Let’s turn our attention to the Venator type. As I noted earlier it is profiled as the “heavier” of the two with the ability to bolster your anti-tank arsenal with a heavy weapon-mounted turret of two kinds. The Venator comes stock with a twin-linked multilaser which can be switched out for a twin-linked lascannon. This brings the total cost up to either 60 or 75 points which is a bit on the high end considering what similar vehicles from other factions can bring. Comparing it to a Landspeeder gives a rough idea of the direction the game has taken since the Elysians got their own armylist. A landspeeder can cover more ground to utilize its two multimeltas for 70 points which places it in a somewhat similar combat role. I’m not saying the Venator should cost less than a Landspeeder but it would help if the two optional hunter killer missiles didn’t cost 10 points per shot…
The Venator should be used with care as you pay roughly the cost of a veteran squad to field one. You are allowed to mix and match the two types in a squadron but mixing Assault and Venator types within a unit should be avoided. These vehicles have a specific task and every turn you don’t use them is a waste of valuable points. Getting a “cheap” squad with three twin-linked multilasers arriving from reserves is a viable way of threatening the rear and side armor of enemy tanks. I haven’t tried this tactic yet as I don’t own enough Venators for it to be efficient. I would suggest not buying the HKM’s as they are only hitting on 4+ meaning that you average one missile hit for 20 points of one use upgrades.

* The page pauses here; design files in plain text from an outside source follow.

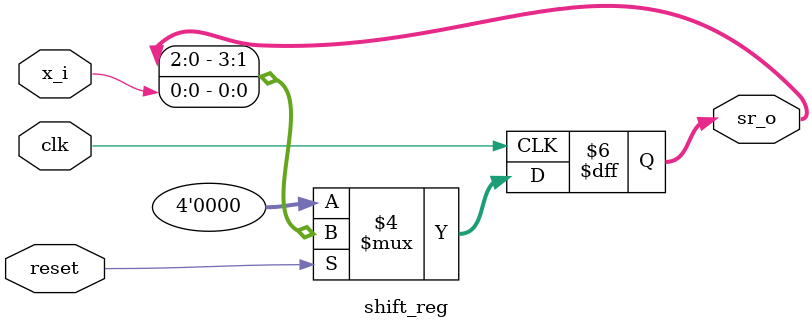
<source format=sv>

module shift_reg(
  input     wire        clk,
  input     wire        reset,
  input     wire        x_i,      // Serial input

  output    reg [3:0]   sr_o
);
  always @(posedge clk) begin
    if (!reset)
      sr_o <= 4'b0;
    else
      //@(x_i) begin // keep this if we want to shift the value only when x_i is changing
        sr_o <= {sr_o[2:0], x_i};
      //end
  end
 
endmodule
</source>
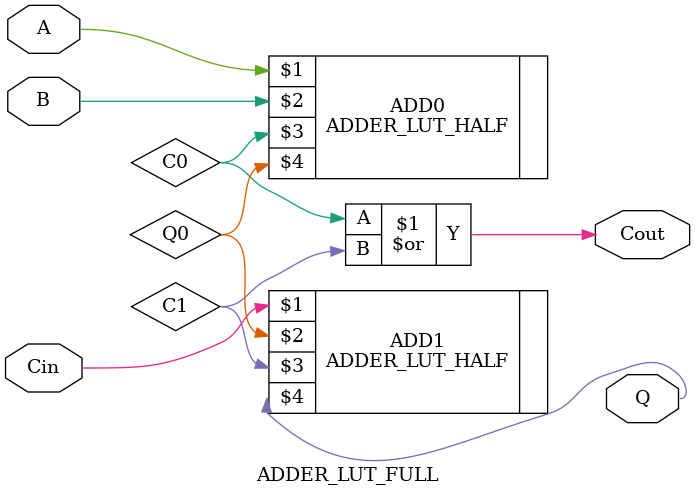
<source format=v>


module ADDER_LUT_FULL(
    input wire A,
    input wire B,
    input wire Cin,
    output wire Cout,
    output wire Q
);
    wire C0, C1, Q0;
    assign Cout = C0 | C1;

    ADDER_LUT_HALF ADD0(A, B, C0, Q0);
    ADDER_LUT_HALF ADD1(Cin, Q0, C1, Q);

endmodule

</source>
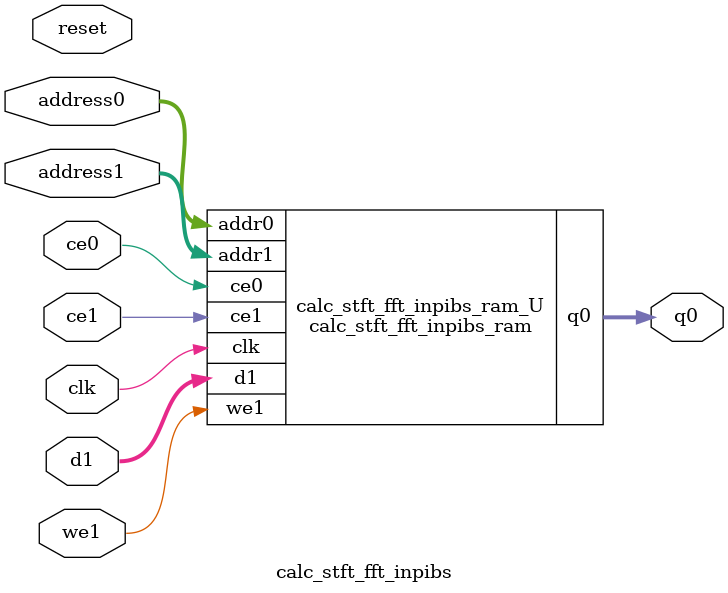
<source format=v>
`timescale 1 ns / 1 ps
module calc_stft_fft_inpibs_ram (addr0, ce0, q0, addr1, ce1, d1, we1,  clk);

parameter DWIDTH = 32;
parameter AWIDTH = 8;
parameter MEM_SIZE = 256;

input[AWIDTH-1:0] addr0;
input ce0;
output reg[DWIDTH-1:0] q0;
input[AWIDTH-1:0] addr1;
input ce1;
input[DWIDTH-1:0] d1;
input we1;
input clk;

(* ram_style = "distributed" *)reg [DWIDTH-1:0] ram[0:MEM_SIZE-1];




always @(posedge clk)  
begin 
    if (ce0) begin
        q0 <= ram[addr0];
    end
end


always @(posedge clk)  
begin 
    if (ce1) begin
        if (we1) 
            ram[addr1] <= d1; 
    end
end


endmodule

`timescale 1 ns / 1 ps
module calc_stft_fft_inpibs(
    reset,
    clk,
    address0,
    ce0,
    q0,
    address1,
    ce1,
    we1,
    d1);

parameter DataWidth = 32'd32;
parameter AddressRange = 32'd256;
parameter AddressWidth = 32'd8;
input reset;
input clk;
input[AddressWidth - 1:0] address0;
input ce0;
output[DataWidth - 1:0] q0;
input[AddressWidth - 1:0] address1;
input ce1;
input we1;
input[DataWidth - 1:0] d1;



calc_stft_fft_inpibs_ram calc_stft_fft_inpibs_ram_U(
    .clk( clk ),
    .addr0( address0 ),
    .ce0( ce0 ),
    .q0( q0 ),
    .addr1( address1 ),
    .ce1( ce1 ),
    .we1( we1 ),
    .d1( d1 ));

endmodule


</source>
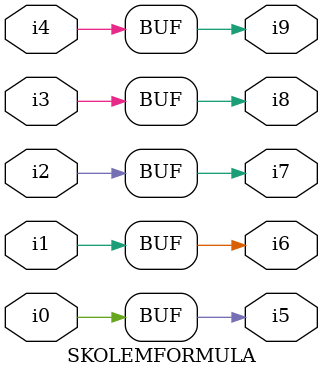
<source format=v>

module SKOLEMFORMULA ( 
    i0, i1, i2, i3, i4,
    i5, i6, i7, i8, i9  );
  input  i0, i1, i2, i3, i4;
  output i5, i6, i7, i8, i9;
  assign i5 = i0;
  assign i6 = i1;
  assign i7 = i2;
  assign i8 = i3;
  assign i9 = i4;
endmodule



</source>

The other way to use the Venator is to go full monty and buy the lascannons. You could either go for a squadron of two or two single squads of one Venator each here. It really depends on your local meta, how much armor, and how many hull points you generally face off against. Since the Elysians lack the ability to field lascannon teams or Sentinels, I think the best way to make sure you get your points worth of shots before turn six is to deploy them on the field to avoid waiting for reserves that may not turn up on time. Being fast all-terrain vehicles the Venators are fairly simple to hide from incomming fire should you go second, only to get out of cover and into a good firing position on your turn. Try not to expose them to too many threats though as the last thing you want to is to get baited into taking a shot at a juicy target only to get blown sky high from returning fire. Avoid duels with Predators and other vehicles that can out-shoot you unless you have good cover. With a bit of luck, night fighting and a low wall you might be able to put two lascannon shots through a Predator before you have to disengage. Remember that the main gun is turret mounted which allows you to face on threat and fire at another. I never buy the HKM’s as they bring the total price up to almost a hundred, but if you have the extra points go for it. You are commited anyway if you field the Venators as your only long range anti-tank.